The concerns raised by the petition were raised directly with Sajjan, who did three deployments during the five-year combat mission. Dawson said she is satisfied with his answers.
Sajjan 'conveying' a decision
"It appears that Mr. Sajjan was simply conveying a government decision," Dawson wrote in a Feb. 27 letter obtained by CBC News. "Furthermore, I have no information to suggest that Mr. Sajjan actually had any knowledge related to Afghan detainees, nor any involvement in the matter."
The question of what the former Conservative government knew of the alleged torture carried out by local Afghan authorities was at the centre of a number of political crises between 2007 and 2010.
Aside from being an important point of international law, the minority government of former prime minister Stephen Harper was almost brought down over its refusal to hand over documents related to the issue.
A pair of human rights groups also fought protracted legal battles to halt the practise of Canadian troops handing suspected Taliban prisoners over to local authorities.
According to the commissioner's letter, the minister was not "involved in the transfer of detainees, nor did he have any knowledge relating to that matter."
Sajjan told Dawson that he deployed as a reservist and was "responsible for capacity with the local police forces."
Afghanistan's police were not without problems.
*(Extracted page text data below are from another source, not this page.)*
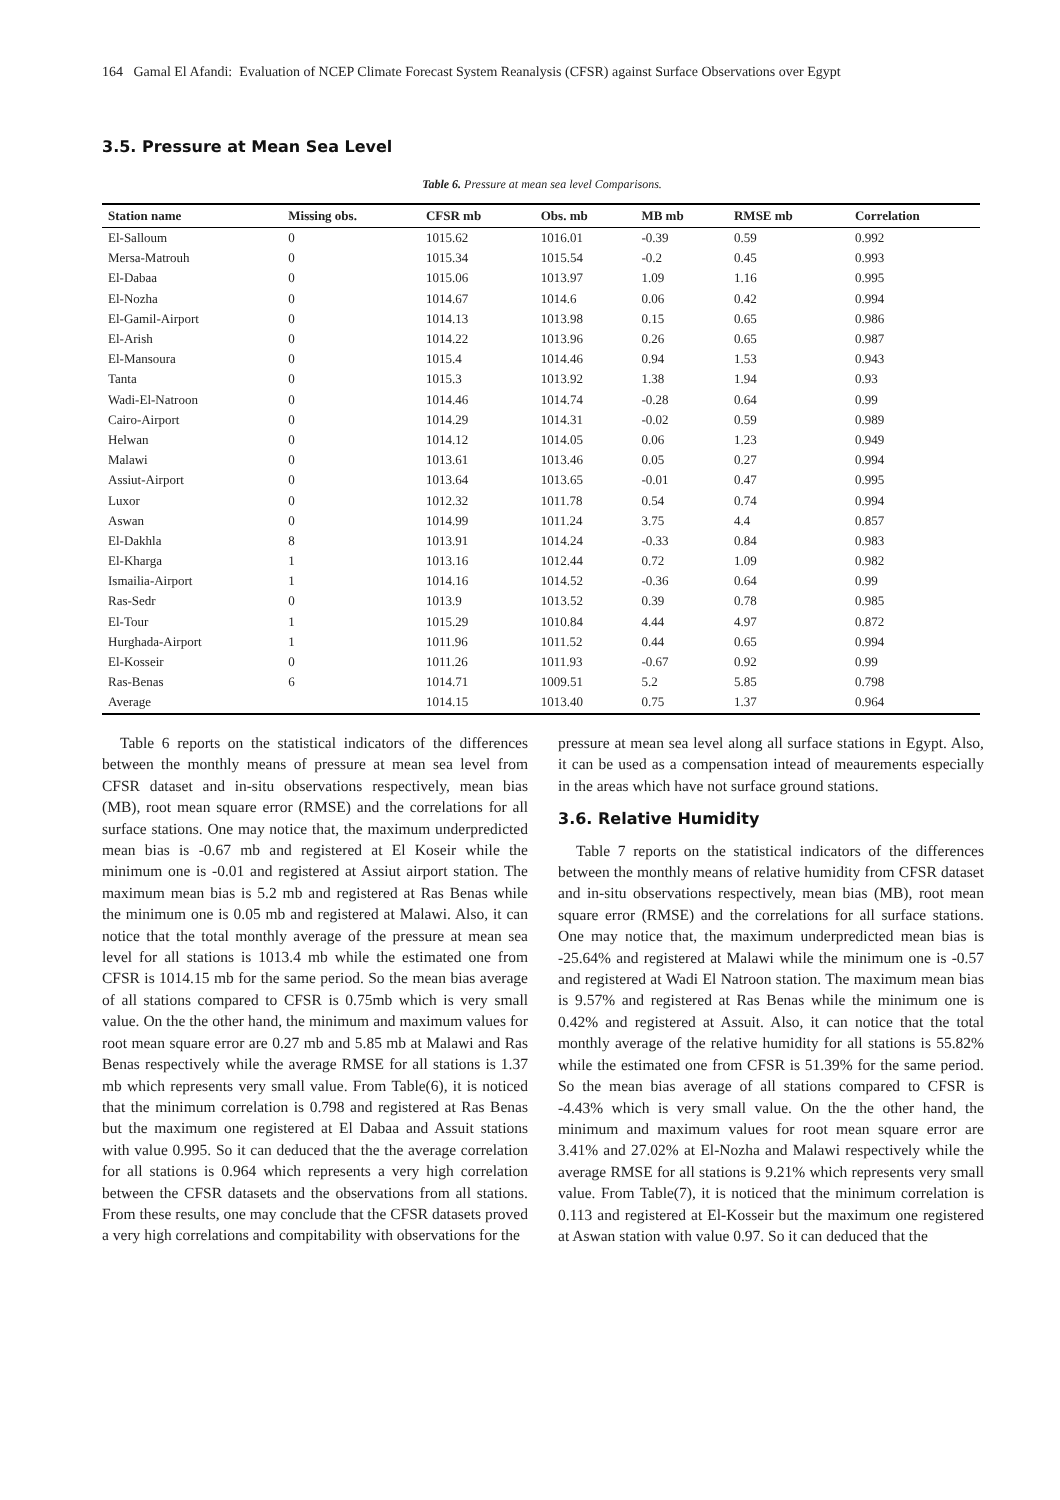164 Gamal El Afandi: Evaluation of NCEP Climate Forecast System Reanalysis (CFSR) against Surface Observations over Egypt
3.5. Pressure at Mean Sea Level
Table 6. Pressure at mean sea level Comparisons.
| Station name | Missing obs. | CFSR mb | Obs. mb | MB mb | RMSE mb | Correlation |
| --- | --- | --- | --- | --- | --- | --- |
| El-Salloum | 0 | 1015.62 | 1016.01 | -0.39 | 0.59 | 0.992 |
| Mersa-Matrouh | 0 | 1015.34 | 1015.54 | -0.2 | 0.45 | 0.993 |
| El-Dabaa | 0 | 1015.06 | 1013.97 | 1.09 | 1.16 | 0.995 |
| El-Nozha | 0 | 1014.67 | 1014.6 | 0.06 | 0.42 | 0.994 |
| El-Gamil-Airport | 0 | 1014.13 | 1013.98 | 0.15 | 0.65 | 0.986 |
| El-Arish | 0 | 1014.22 | 1013.96 | 0.26 | 0.65 | 0.987 |
| El-Mansoura | 0 | 1015.4 | 1014.46 | 0.94 | 1.53 | 0.943 |
| Tanta | 0 | 1015.3 | 1013.92 | 1.38 | 1.94 | 0.93 |
| Wadi-El-Natroon | 0 | 1014.46 | 1014.74 | -0.28 | 0.64 | 0.99 |
| Cairo-Airport | 0 | 1014.29 | 1014.31 | -0.02 | 0.59 | 0.989 |
| Helwan | 0 | 1014.12 | 1014.05 | 0.06 | 1.23 | 0.949 |
| Malawi | 0 | 1013.61 | 1013.46 | 0.05 | 0.27 | 0.994 |
| Assiut-Airport | 0 | 1013.64 | 1013.65 | -0.01 | 0.47 | 0.995 |
| Luxor | 0 | 1012.32 | 1011.78 | 0.54 | 0.74 | 0.994 |
| Aswan | 0 | 1014.99 | 1011.24 | 3.75 | 4.4 | 0.857 |
| El-Dakhla | 8 | 1013.91 | 1014.24 | -0.33 | 0.84 | 0.983 |
| El-Kharga | 1 | 1013.16 | 1012.44 | 0.72 | 1.09 | 0.982 |
| Ismailia-Airport | 1 | 1014.16 | 1014.52 | -0.36 | 0.64 | 0.99 |
| Ras-Sedr | 0 | 1013.9 | 1013.52 | 0.39 | 0.78 | 0.985 |
| El-Tour | 1 | 1015.29 | 1010.84 | 4.44 | 4.97 | 0.872 |
| Hurghada-Airport | 1 | 1011.96 | 1011.52 | 0.44 | 0.65 | 0.994 |
| El-Kosseir | 0 | 1011.26 | 1011.93 | -0.67 | 0.92 | 0.99 |
| Ras-Benas | 6 | 1014.71 | 1009.51 | 5.2 | 5.85 | 0.798 |
| Average | | 1014.15 | 1013.40 | 0.75 | 1.37 | 0.964 |
Table 6 reports on the statistical indicators of the differences between the monthly means of pressure at mean sea level from CFSR dataset and in-situ observations respectively, mean bias (MB), root mean square error (RMSE) and the correlations for all surface stations. One may notice that, the maximum underpredicted mean bias is -0.67 mb and registered at El Koseir while the minimum one is -0.01 and registered at Assiut airport station. The maximum mean bias is 5.2 mb and registered at Ras Benas while the minimum one is 0.05 mb and registered at Malawi. Also, it can notice that the total monthly average of the pressure at mean sea level for all stations is 1013.4 mb while the estimated one from CFSR is 1014.15 mb for the same period. So the mean bias average of all stations compared to CFSR is 0.75mb which is very small value. On the the other hand, the minimum and maximum values for root mean square error are 0.27 mb and 5.85 mb at Malawi and Ras Benas respectively while the average RMSE for all stations is 1.37 mb which represents very small value. From Table(6), it is noticed that the minimum correlation is 0.798 and registered at Ras Benas but the maximum one registered at El Dabaa and Assuit stations with value 0.995. So it can deduced that the the average correlation for all stations is 0.964 which represents a very high correlation between the CFSR datasets and the observations from all stations. From these results, one may conclude that the CFSR datasets proved a very high correlations and compitability with observations for the
pressure at mean sea level along all surface stations in Egypt. Also, it can be used as a compensation intead of meaurements especially in the areas which have not surface ground stations.
3.6. Relative Humidity
Table 7 reports on the statistical indicators of the differences between the monthly means of relative humidity from CFSR dataset and in-situ observations respectively, mean bias (MB), root mean square error (RMSE) and the correlations for all surface stations. One may notice that, the maximum underpredicted mean bias is -25.64% and registered at Malawi while the minimum one is -0.57 and registered at Wadi El Natroon station. The maximum mean bias is 9.57% and registered at Ras Benas while the minimum one is 0.42% and registered at Assuit. Also, it can notice that the total monthly average of the relative humidity for all stations is 55.82% while the estimated one from CFSR is 51.39% for the same period. So the mean bias average of all stations compared to CFSR is -4.43% which is very small value. On the the other hand, the minimum and maximum values for root mean square error are 3.41% and 27.02% at El-Nozha and Malawi respectively while the average RMSE for all stations is 9.21% which represents very small value. From Table(7), it is noticed that the minimum correlation is 0.113 and registered at El-Kosseir but the maximum one registered at Aswan station with value 0.97. So it can deduced that the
They were, according to human rights groups, considered among the worst abusers of detainees, next to the National Directorate of Security — Afghanistan's brutal intelligence service.
There were multiple reports and media stories during the conflict about the abusive tactics of Afghan police, including allegations from a Canadian soldier that local cops engaged in child abuse.
Sajjan told Dawson he was unaware of any abuse and that he and other members of the Forces were under orders to report such a thing, if it occurred.
Further, he says the Military Police Complaints Commission investigated claims that Canadians knew — or ought to have known — about torture in Afghan jails. The same watchdog is currently investigating fresh allegations of rough treatment of prisoners.
"Mr. Sajjan told me that he did not have any information relevant to the inquiries," Dawson wrote.
In turning down Scott's petition for an inquiry last June, Sajjan said the Liberal government does not believe an independent judicial inquiry is necessary.